Shares of POET Technologies are continuing their parabolic surge after CFO Thomas Mika confirmed to StockTwits that the company would be booking revenues from custom chip and networking specialist Marvell Technology.

“We’re a supplier to Marvell now that they’ve acquired Celestial AI who has been a customer of ours for a couple of years,” he said. “And what we supply to Celestial AI are light sources, high-bandwidth, multi-frequency, high-power light sources that light up the photonic fabric that Celestial AI talks about as being the communication device between GPUs and one GPU and another GPU, a GPU and a memory device.”

Mika also said “I hate shorts” when asked about Wolfpack Research’s bet against the company, and said that short sellers were “maggots.” Wolfpack alleged that Poet’s US-based investors would be exposed to an “IRS tax nightmare.”

Personally, this explanation strikes me as pretty thin gruel. We’ve known since early December that Marvell was buying Celestial AI, and that Celestial AI is a Poet customer. Indeed, the stock got to surge when the deal was announced for that very reason! I can confirm that the sky is blue, I don’t know if that should be considered a catalyst to bid up the atmosphere.
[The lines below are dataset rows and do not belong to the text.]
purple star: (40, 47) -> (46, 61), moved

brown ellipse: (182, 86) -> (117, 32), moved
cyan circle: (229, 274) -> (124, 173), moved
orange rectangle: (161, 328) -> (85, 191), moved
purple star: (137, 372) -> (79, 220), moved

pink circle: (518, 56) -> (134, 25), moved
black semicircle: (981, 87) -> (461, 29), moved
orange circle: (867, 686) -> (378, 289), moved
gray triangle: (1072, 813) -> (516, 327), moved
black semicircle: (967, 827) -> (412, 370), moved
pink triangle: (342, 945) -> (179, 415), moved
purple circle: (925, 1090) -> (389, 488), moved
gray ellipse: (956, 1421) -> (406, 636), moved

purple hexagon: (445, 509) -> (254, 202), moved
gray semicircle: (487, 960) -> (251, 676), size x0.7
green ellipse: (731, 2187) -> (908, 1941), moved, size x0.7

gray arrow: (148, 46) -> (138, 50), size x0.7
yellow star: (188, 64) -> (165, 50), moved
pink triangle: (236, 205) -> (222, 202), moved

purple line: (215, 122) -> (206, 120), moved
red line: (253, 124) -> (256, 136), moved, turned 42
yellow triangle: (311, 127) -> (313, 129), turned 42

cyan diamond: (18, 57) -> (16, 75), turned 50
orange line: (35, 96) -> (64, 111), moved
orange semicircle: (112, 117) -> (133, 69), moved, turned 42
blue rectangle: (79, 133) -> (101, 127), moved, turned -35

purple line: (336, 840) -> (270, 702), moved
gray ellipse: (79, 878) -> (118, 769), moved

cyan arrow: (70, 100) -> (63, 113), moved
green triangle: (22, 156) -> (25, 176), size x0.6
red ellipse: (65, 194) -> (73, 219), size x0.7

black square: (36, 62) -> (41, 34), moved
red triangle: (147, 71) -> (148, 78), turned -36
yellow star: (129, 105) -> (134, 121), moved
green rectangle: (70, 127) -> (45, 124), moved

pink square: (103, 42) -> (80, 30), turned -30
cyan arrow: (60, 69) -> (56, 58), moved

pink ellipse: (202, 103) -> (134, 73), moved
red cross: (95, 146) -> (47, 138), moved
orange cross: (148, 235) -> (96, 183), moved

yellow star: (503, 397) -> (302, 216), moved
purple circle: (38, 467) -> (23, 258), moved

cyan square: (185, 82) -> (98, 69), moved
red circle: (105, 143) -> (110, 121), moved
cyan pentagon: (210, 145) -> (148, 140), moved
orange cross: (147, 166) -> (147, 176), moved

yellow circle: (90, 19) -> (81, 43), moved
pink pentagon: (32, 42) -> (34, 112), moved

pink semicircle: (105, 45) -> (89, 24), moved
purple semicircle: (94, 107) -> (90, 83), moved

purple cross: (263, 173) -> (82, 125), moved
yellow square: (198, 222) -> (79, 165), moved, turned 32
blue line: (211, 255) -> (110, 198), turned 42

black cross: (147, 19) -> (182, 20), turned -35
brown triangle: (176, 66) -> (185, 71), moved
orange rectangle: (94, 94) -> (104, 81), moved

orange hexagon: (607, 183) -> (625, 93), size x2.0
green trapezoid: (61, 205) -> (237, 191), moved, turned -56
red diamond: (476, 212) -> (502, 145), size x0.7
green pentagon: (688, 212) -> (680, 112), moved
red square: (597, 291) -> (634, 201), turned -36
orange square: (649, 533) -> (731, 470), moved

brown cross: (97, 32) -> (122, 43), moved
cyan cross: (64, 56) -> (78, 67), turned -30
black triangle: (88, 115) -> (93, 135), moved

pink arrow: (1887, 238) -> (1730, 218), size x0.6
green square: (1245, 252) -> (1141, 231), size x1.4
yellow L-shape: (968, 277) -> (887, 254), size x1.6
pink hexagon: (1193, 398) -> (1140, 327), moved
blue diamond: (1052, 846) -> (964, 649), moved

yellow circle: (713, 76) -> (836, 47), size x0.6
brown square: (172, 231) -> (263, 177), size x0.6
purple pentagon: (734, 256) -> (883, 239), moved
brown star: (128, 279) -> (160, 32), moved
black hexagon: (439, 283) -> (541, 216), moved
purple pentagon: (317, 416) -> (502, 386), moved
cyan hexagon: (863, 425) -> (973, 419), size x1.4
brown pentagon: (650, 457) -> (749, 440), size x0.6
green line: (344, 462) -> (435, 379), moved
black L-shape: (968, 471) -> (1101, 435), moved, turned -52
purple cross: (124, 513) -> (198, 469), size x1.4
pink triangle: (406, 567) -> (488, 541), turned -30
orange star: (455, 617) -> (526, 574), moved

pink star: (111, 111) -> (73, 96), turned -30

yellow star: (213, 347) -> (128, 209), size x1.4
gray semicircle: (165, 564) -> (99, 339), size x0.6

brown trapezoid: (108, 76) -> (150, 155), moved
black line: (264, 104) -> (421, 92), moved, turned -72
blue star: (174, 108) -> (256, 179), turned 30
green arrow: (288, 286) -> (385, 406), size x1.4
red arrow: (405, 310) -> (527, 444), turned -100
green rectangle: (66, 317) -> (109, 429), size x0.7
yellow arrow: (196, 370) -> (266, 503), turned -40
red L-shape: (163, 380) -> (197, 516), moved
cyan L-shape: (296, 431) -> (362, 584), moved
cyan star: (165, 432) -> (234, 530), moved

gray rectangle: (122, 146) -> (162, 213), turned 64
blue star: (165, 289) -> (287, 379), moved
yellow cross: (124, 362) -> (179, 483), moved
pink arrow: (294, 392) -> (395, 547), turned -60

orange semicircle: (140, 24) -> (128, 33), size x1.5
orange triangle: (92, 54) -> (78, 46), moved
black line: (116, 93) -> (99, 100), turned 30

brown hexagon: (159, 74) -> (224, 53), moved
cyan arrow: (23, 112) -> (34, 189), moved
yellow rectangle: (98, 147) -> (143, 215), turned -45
On the other hand, you could do worse for a thesis these days than, “Hey, everything in the AI infrastructure supply chain seems to have mooned at one point or another recently, maybe let’s look for some names that mooned in 2025 that haven’t had their time in the sun in 2026!”

Poet’s in the connectivity space, which has been on fire in 2026. But shares had been down year-to-date before more than doubling over the past nine sessions.

The company’s rally once again includes massively bullish options action:

On a related note, Navitas Semiconductor is up double digits today and nearing its closing high from October, the latest in a series of current conditions we’re flagging as being eerily reminiscent of the market backdrop six months ago. Navitas is up more than 80% over the past nine sessions.